**TASK DIRECTIONS:** Without including any pictures, write out the data below exactly.

**RAW DATA:**

■ ■ ■ ■

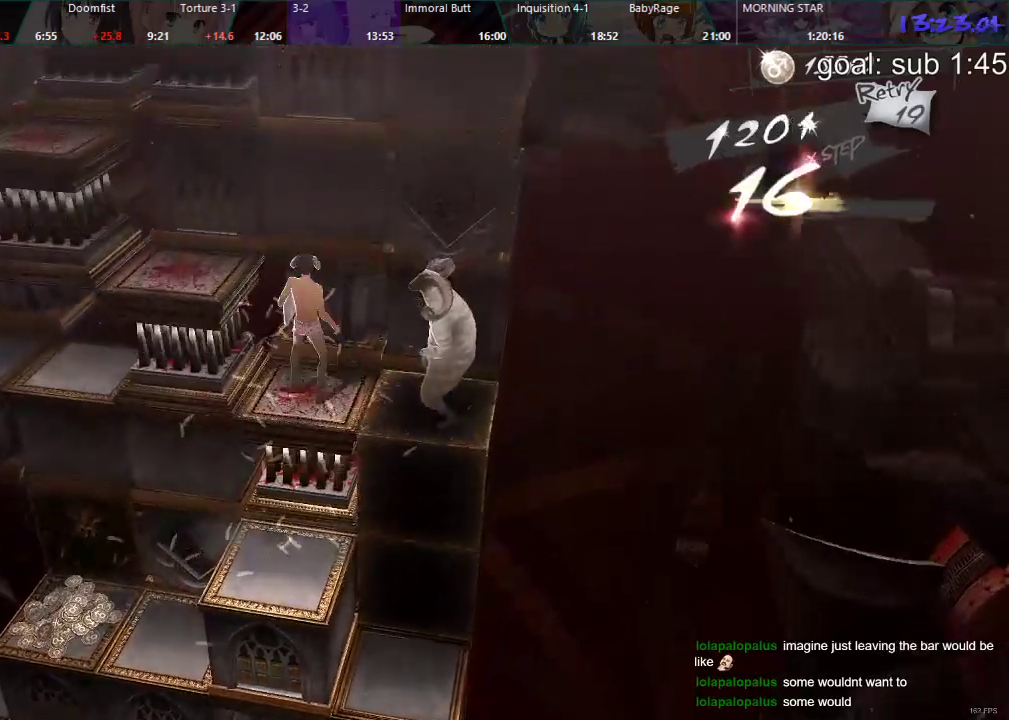
{"buttons": [], "left_stick": "center", "right_stick": "center", "events": [[500, "DPAD_RIGHT", "up"]]}
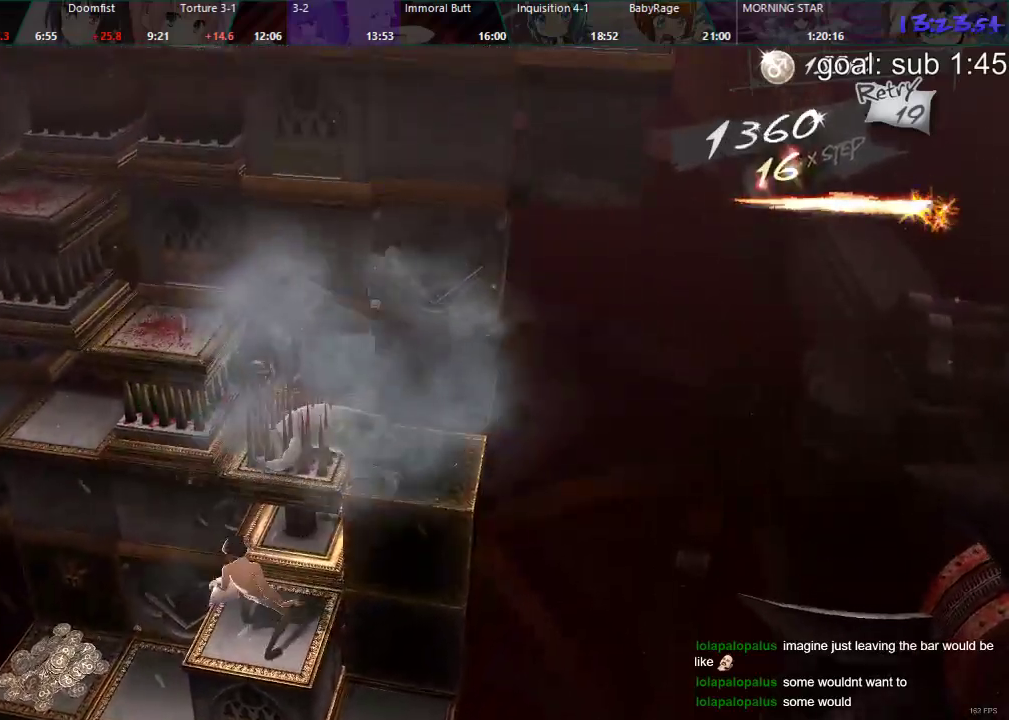
{"buttons": [], "left_stick": "center", "right_stick": "center", "events": []}
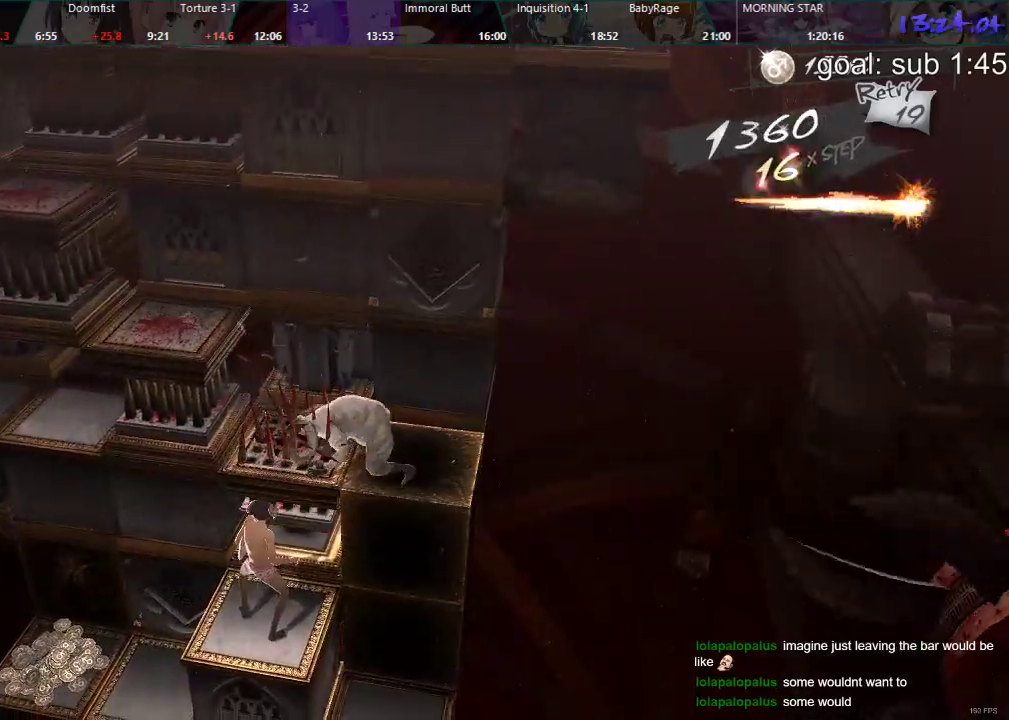
{"buttons": [], "left_stick": "center", "right_stick": "center", "events": [[267, "DPAD_DOWN", "down"], [450, "DPAD_DOWN", "up"]]}
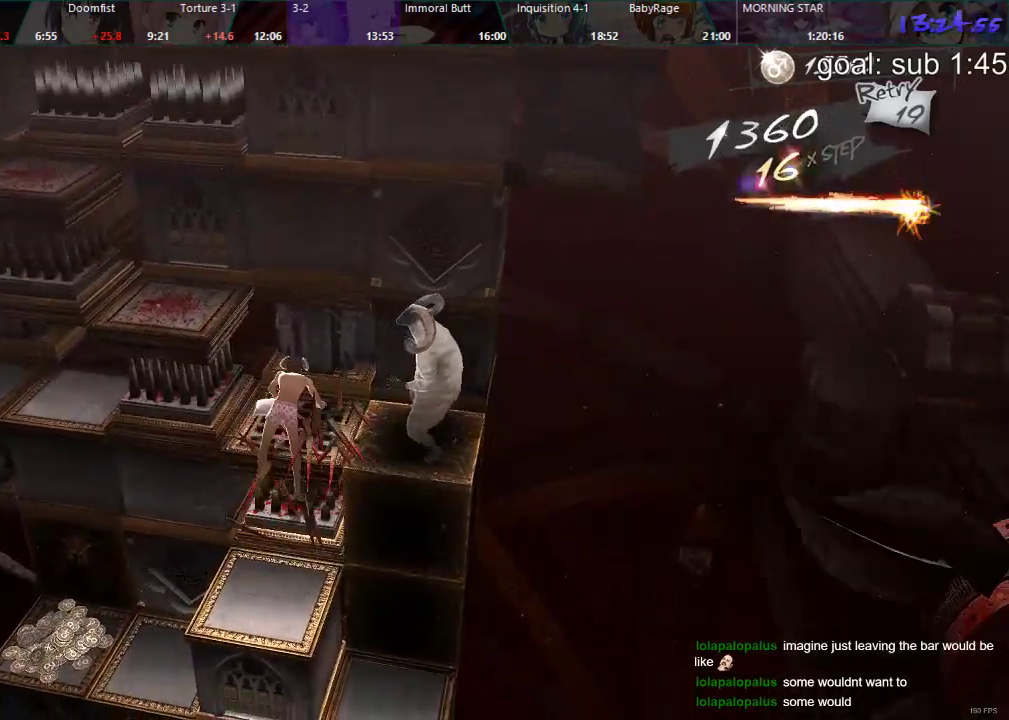
{"buttons": ["DPAD_RIGHT"], "left_stick": "center", "right_stick": "center", "events": [[83, "DPAD_RIGHT", "down"]]}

■ ■ ■ ■

**ANSWER BOX:**
{"buttons": [], "left_stick": "center", "right_stick": "center", "events": [[500, "DPAD_RIGHT", "up"]]}
{"buttons": [], "left_stick": "center", "right_stick": "center", "events": []}
{"buttons": [], "left_stick": "center", "right_stick": "center", "events": [[267, "DPAD_DOWN", "down"], [450, "DPAD_DOWN", "up"]]}
{"buttons": ["DPAD_RIGHT"], "left_stick": "center", "right_stick": "center", "events": [[83, "DPAD_RIGHT", "down"]]}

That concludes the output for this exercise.